Cette mise en demeure accordant un délai pour s'exécuter et rappelant la clause résolutoire à défaut d'exécution conforme aux dispositions contractuelles, se suffit à elle même et dispense le prêteur de notifier à l'emprunteur le prononcé de la déchéance du terme. Celle- ci intervenant à l'expiration du délai accordé donc à une date précise que l'emprunteur pouvait connaître.
Il est par ailleurs erroné de retenir que le prêteur n'a pas laissé à l'accord d'échelonnement des impayées la possibilité de s'exécuter puisque M.[V] a exécuté partiellement cet accord daté du 2 octobre 2020 en procédant à deux versements avant qu'il soit destinataire de la mise en demeure préalable du 15 janvier 2021 aux fins de régularisation avant déchéance du terme.
Il s'en déduit que M.[V] n'ayant pas régularisé sa situation d'impayés au 30 janvier 2021 c'est de manière régulière que la banque a prononcé déchéance du prêt.
L'assignation valant sommation de payer sous huit jours il n'a pas non plus régularisé sa situation.
Ainsi il est redevable à la date de déchéance du terme au regard du tableau d'amortissement produit, du décompte de créance et du contrat prêt, des échéances impayées, du capital restant dû au jour de la déchéance du terme assortie des intérêts aux taux contractuel et de l'indemnité légale de 8% assortie des intérêts légaux soit :
* échéances échues impayées : 2 742,16 euros,
* capital à échoir restant dû au jour de la déchéance du terme : 16 266,01 euros,
soit la somme de 19 008,17 euros, outre les intérêts au taux contractuel à la date de l'acte introductif d'instance.

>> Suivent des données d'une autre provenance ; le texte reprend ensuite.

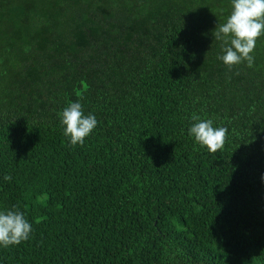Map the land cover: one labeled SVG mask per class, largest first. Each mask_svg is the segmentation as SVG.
Returning <instances> with one entry per match:
<instances>
[{"label": "trees", "instance_id": "1", "mask_svg": "<svg viewBox=\"0 0 264 264\" xmlns=\"http://www.w3.org/2000/svg\"><path fill=\"white\" fill-rule=\"evenodd\" d=\"M231 0H0V264H264V35L229 69ZM98 124L83 145L60 113ZM193 114L227 127L221 150ZM11 175V181L3 179Z\"/></svg>", "mask_w": 264, "mask_h": 264}, {"label": "clouds", "instance_id": "2", "mask_svg": "<svg viewBox=\"0 0 264 264\" xmlns=\"http://www.w3.org/2000/svg\"><path fill=\"white\" fill-rule=\"evenodd\" d=\"M232 10L226 22L216 27L213 33L216 40L222 42L223 55L217 57L231 69L242 62L251 68L254 64L252 53L256 41L264 35V0H231ZM63 134L72 146L83 145L96 128L98 121L95 115H85L78 102H70L59 114ZM194 123L189 128V135L209 152L221 150L227 139V127H213L212 119H202L199 115L191 117ZM3 179L11 181L12 177L5 174ZM264 180V176H262ZM32 225L23 211L15 205L0 211V247L18 245L29 239Z\"/></svg>", "mask_w": 264, "mask_h": 264}]
</instances>
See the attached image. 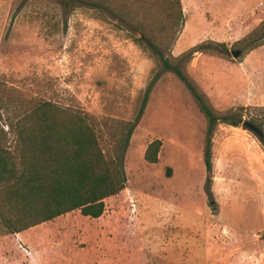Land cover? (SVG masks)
Returning a JSON list of instances; mask_svg holds the SVG:
<instances>
[{
  "label": "rangeland",
  "instance_id": "rangeland-1",
  "mask_svg": "<svg viewBox=\"0 0 264 264\" xmlns=\"http://www.w3.org/2000/svg\"><path fill=\"white\" fill-rule=\"evenodd\" d=\"M181 5L0 0V126L26 100L82 109L126 172L100 217L76 209L16 232L0 214V264H264V59H246L264 20L252 27L233 3Z\"/></svg>",
  "mask_w": 264,
  "mask_h": 264
},
{
  "label": "trees",
  "instance_id": "trees-1",
  "mask_svg": "<svg viewBox=\"0 0 264 264\" xmlns=\"http://www.w3.org/2000/svg\"><path fill=\"white\" fill-rule=\"evenodd\" d=\"M177 4L182 16L181 0ZM263 44L257 42L251 49ZM202 46L192 47L184 56L204 52ZM175 71L182 76L179 68ZM10 104L16 105L15 100ZM202 107L212 126L217 115L203 102ZM15 108L18 112L8 122V130L0 126V214L7 213V222L13 223L16 232L76 209L86 216L100 217L104 200L125 188L124 152L112 159L106 157L92 116L82 109L46 99L22 101ZM224 121L239 126L238 122ZM132 131L130 127L123 150ZM10 133L15 136L14 147L7 144ZM260 140L264 145V138ZM161 146L160 139L148 145V162H158Z\"/></svg>",
  "mask_w": 264,
  "mask_h": 264
},
{
  "label": "crops",
  "instance_id": "crops-1",
  "mask_svg": "<svg viewBox=\"0 0 264 264\" xmlns=\"http://www.w3.org/2000/svg\"><path fill=\"white\" fill-rule=\"evenodd\" d=\"M214 2L222 3L226 7L229 5V3H233L234 5L244 8L246 13H249L250 16L256 15L258 18L252 27L264 20V0H214ZM188 40L189 38L182 41V45H185ZM246 59H264V44L252 49L249 53H247Z\"/></svg>",
  "mask_w": 264,
  "mask_h": 264
},
{
  "label": "water",
  "instance_id": "water-1",
  "mask_svg": "<svg viewBox=\"0 0 264 264\" xmlns=\"http://www.w3.org/2000/svg\"><path fill=\"white\" fill-rule=\"evenodd\" d=\"M231 52L235 57H239L242 54L241 50H232ZM244 125L247 126L249 129L253 130L254 132L258 133L260 137L263 135V131L254 123L246 121Z\"/></svg>",
  "mask_w": 264,
  "mask_h": 264
}]
</instances>
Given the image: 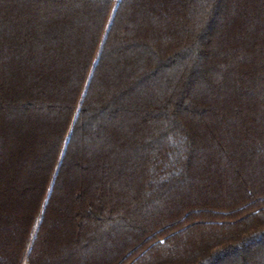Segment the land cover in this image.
I'll list each match as a JSON object with an SVG mask.
<instances>
[{"label": "trees", "instance_id": "trees-1", "mask_svg": "<svg viewBox=\"0 0 264 264\" xmlns=\"http://www.w3.org/2000/svg\"><path fill=\"white\" fill-rule=\"evenodd\" d=\"M0 264H264V0H0Z\"/></svg>", "mask_w": 264, "mask_h": 264}]
</instances>
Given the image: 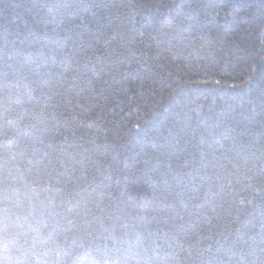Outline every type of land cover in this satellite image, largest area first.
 <instances>
[{
  "label": "trees",
  "instance_id": "1",
  "mask_svg": "<svg viewBox=\"0 0 264 264\" xmlns=\"http://www.w3.org/2000/svg\"><path fill=\"white\" fill-rule=\"evenodd\" d=\"M0 264H264V0H0Z\"/></svg>",
  "mask_w": 264,
  "mask_h": 264
}]
</instances>
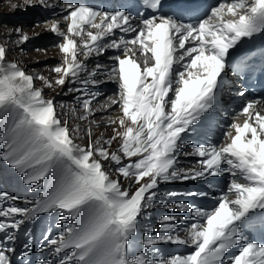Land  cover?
<instances>
[{
  "label": "rangeland",
  "instance_id": "obj_1",
  "mask_svg": "<svg viewBox=\"0 0 264 264\" xmlns=\"http://www.w3.org/2000/svg\"><path fill=\"white\" fill-rule=\"evenodd\" d=\"M25 6H29L28 4H23L21 3V1L16 0L15 2H13L12 0H0V14H11V15H15L17 14V12H19V10H24L23 8ZM23 7V8H22ZM26 10V9H25ZM18 23L14 24L12 27H10L7 23H3L0 22V43H2L3 40V36L4 35H8V31H11V34L14 35V31H16V33H18ZM25 30L29 31V32H35L37 38H40V36L44 33H46V30L42 27V25H40L38 27L34 26L31 28L28 27H24ZM21 32L23 33L24 30H21ZM25 36H28L29 34H24ZM59 46V45H58ZM36 46H32L31 49H29L27 51V61H25V63L27 65L22 66V64H18L19 67H23L24 69V73H26L28 70V67H35L37 69L41 68V65H47L50 64V62L52 61V59L56 58L54 57L55 52L53 49H48L47 50H35L32 51V49H34ZM8 55L10 57L9 54H7L5 52L4 56ZM80 56V55H79ZM12 59V57H10ZM52 58V59H51ZM42 72H45V70H42ZM20 74V71L17 73L16 76H14L13 80L10 82V84H18L19 89H23L24 87L28 86V77L26 75H22V76H18ZM9 81H10V77H9ZM60 90V89H58ZM47 96L50 95H54L56 94L54 91H48ZM61 95V94H60ZM70 106V105H69ZM54 111L56 109H53ZM62 110V107H60V111ZM51 116V115H50ZM59 115H56V117H58ZM107 116H109V114L107 113ZM104 116L102 114H99L98 117L94 118L95 121L97 120H101V124L100 127L92 130L93 135H94V139L92 140L91 144L89 142V139L86 138L84 136V129H82V126L80 127H74L75 121L74 118L72 120V118L70 116H63V114L61 113V123H65L68 127H69V131L68 133L65 135L64 137V141L65 143L70 146L72 144V147H79L80 149L82 148L83 150L85 149L86 151H82L79 154V158H83L86 160L87 163L93 165V166H98L99 162H101L102 160H106L107 161V156L108 153L111 151V146L107 145V143H101L102 141H104L105 136H103L104 134H106L105 132L108 130L105 126V122L102 121L104 120L103 118ZM61 138V137H60ZM63 138V137H62ZM61 138V139H62ZM101 139L100 142H98ZM103 169H106L103 174L102 177H104L106 179V183L109 187L111 188H120V183H125V181H120L118 182L114 176L111 175L110 173V169H108L107 167L102 166ZM116 183L117 186H115L114 184ZM134 188V186H133Z\"/></svg>",
  "mask_w": 264,
  "mask_h": 264
},
{
  "label": "bare ground",
  "instance_id": "obj_2",
  "mask_svg": "<svg viewBox=\"0 0 264 264\" xmlns=\"http://www.w3.org/2000/svg\"><path fill=\"white\" fill-rule=\"evenodd\" d=\"M67 9H69V10H71L72 9V7H67ZM49 24V23H48ZM66 36H68V37H72L71 35H70V29L69 28H66ZM53 33H56V31L54 30L53 31ZM73 38H75V39H77L76 37H73ZM65 41V39L64 40H62L58 45L60 46V45H62V43ZM77 45H78V49H79V47H80V43H79V41L77 42ZM131 46L130 45H127L126 46V49H129ZM62 53H64V52H62ZM61 53V54H62ZM104 103H107L108 105H111L112 103H111V101H106V102H104ZM112 107V106H111ZM108 114H109V116H111L113 119H117V113H116V111H115V109L114 108H110V109H108ZM43 114H42V117H41V119L40 118H38L39 119V121L40 122H46V121H49V118H50V115H51V112H50V108H47V109H45L43 112H42Z\"/></svg>",
  "mask_w": 264,
  "mask_h": 264
}]
</instances>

Il a par ailleurs, versé dans le cadre de l'accord de régularisation des échéances impayées du 2 octobre 2020, la somme de 660 euros qui viennent en déduction des sommes restant dues soit un solde à payer de 18 348,17 euros assorties des intérêts au taux contractuels.

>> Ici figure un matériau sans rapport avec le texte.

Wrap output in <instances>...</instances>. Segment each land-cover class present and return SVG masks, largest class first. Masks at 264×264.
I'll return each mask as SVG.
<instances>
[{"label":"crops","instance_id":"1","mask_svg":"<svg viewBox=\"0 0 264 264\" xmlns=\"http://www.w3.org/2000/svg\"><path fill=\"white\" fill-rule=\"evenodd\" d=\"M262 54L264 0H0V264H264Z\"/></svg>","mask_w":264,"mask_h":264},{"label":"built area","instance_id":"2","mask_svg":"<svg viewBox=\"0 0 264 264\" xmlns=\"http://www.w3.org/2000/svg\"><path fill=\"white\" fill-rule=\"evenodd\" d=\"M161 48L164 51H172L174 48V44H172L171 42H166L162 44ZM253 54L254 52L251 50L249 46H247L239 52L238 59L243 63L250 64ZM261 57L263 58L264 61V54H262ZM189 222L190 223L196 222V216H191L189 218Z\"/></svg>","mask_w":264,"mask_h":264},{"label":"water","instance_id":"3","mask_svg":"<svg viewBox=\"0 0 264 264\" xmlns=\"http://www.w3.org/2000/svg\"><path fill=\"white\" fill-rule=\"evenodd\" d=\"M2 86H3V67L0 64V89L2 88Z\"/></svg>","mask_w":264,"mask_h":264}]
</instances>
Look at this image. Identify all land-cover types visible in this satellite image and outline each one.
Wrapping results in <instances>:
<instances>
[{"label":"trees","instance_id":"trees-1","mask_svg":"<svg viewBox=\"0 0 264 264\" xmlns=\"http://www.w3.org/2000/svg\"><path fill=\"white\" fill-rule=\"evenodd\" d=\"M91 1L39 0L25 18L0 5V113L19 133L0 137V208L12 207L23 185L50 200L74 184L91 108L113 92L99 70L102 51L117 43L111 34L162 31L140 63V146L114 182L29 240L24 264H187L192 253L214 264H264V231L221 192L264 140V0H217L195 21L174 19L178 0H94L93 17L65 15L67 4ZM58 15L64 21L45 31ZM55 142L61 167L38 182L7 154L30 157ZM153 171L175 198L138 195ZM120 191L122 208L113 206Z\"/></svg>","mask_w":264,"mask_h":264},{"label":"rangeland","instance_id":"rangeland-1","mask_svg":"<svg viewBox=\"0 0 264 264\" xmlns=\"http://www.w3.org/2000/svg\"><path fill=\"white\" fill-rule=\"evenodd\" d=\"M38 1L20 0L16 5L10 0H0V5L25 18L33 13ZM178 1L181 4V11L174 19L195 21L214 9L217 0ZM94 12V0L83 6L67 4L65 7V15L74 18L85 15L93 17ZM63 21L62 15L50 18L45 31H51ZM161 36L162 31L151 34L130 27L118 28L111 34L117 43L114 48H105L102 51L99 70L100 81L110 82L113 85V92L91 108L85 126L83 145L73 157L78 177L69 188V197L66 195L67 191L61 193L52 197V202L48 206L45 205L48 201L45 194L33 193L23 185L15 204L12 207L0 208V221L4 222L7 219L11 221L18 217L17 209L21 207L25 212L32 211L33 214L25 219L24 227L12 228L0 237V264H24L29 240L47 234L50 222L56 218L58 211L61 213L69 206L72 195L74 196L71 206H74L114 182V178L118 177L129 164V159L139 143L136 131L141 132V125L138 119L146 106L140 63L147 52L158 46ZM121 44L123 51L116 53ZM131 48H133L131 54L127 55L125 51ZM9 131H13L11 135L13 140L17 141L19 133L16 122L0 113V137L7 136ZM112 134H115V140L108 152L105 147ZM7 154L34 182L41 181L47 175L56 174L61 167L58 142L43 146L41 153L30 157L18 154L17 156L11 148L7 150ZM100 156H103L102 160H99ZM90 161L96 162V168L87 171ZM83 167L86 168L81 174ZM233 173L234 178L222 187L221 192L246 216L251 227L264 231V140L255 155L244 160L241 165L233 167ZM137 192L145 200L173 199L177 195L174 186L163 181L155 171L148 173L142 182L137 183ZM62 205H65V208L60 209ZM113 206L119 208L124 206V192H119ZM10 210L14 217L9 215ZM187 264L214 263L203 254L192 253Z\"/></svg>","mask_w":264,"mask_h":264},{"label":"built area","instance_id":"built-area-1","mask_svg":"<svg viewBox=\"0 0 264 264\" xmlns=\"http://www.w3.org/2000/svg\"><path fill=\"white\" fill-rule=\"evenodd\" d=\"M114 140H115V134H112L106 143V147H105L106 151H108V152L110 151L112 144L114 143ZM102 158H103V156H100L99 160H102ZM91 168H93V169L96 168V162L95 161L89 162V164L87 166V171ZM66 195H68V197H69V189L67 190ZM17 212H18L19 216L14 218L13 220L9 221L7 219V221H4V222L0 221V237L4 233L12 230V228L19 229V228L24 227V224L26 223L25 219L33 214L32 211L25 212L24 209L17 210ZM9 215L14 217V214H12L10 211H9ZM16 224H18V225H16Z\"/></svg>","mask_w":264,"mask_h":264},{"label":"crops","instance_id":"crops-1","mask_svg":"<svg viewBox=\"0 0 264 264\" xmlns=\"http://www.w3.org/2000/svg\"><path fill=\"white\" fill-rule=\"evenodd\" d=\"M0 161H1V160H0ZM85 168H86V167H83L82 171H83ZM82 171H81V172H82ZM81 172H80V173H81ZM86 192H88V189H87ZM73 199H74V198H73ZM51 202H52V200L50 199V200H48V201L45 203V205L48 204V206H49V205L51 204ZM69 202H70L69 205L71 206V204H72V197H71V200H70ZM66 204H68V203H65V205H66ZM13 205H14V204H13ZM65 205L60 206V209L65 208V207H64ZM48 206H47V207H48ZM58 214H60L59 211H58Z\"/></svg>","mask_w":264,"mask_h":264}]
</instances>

Enfin le contrat de prêt prévoit une indemnité légale de 8% du capital restant dû à la date de la défaillance.
Cependant en application des dispositions de l'article 1231-5 du Code civil le juge peut même d'office, réduire le montant de la clause pénale si elle est manifestement excessive.
En l'espèce, la clause pénale de 8% est manifestement excessive au regard du taux d'intérêt de 4,91% pratiqué. Elle sera ramenée à la somme de 100 euros, qui sera assortie des intérêts au taux légal.

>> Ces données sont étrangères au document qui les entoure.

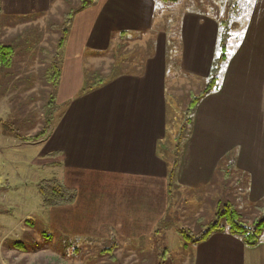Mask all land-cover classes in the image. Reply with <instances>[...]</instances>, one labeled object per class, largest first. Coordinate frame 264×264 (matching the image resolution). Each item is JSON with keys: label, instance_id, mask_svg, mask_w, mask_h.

Ainsi le jugement déféré sera infirmé et M.[Z] [V] condamné à payer à la SA BNP Paribas personal finance les sommes de 18 348,17 euros au titre des échéances impayées et du capital restant dû déduction faite des remboursements partiels assortie des intérêts au taux contractuel et de 100 euros assortie des intérêts au taux légal.
Partie perdante, M.[Z] [V] supportera la charge des dépens d'appel.
Aucun motif d'équité ne justifie qu'il soit fait droit à la demande de la banque au titre des frais irrépétibles.
PAR CES MOTIFS
La COUR,
Infirme le jugement déféré en ses dispositions soumises à la cour et sauf en ce qu'il a condamné M.[V] aux dépens ;
Statuant à nouveau et y ajoutant,
Condamne M.[Z] [V] à payer à la SA BNP Paribas personal finance les sommes de 18 348,17 euros au titre des échéances impayées et du capital restant dû à la déchéance du terme déduction faite des remboursements partiels, assorties des intérêts au taux contractuels et de 100 euros assortie des intérêts au taux légal ;
Condamne M.[Z] [V] à supporter la charge des dépens d'appel ;
Déboute la SA BNP Paribas personal finance de sa demande au titre des frais irrépétibles.
Arrêt signé par la présidente et par la greffière.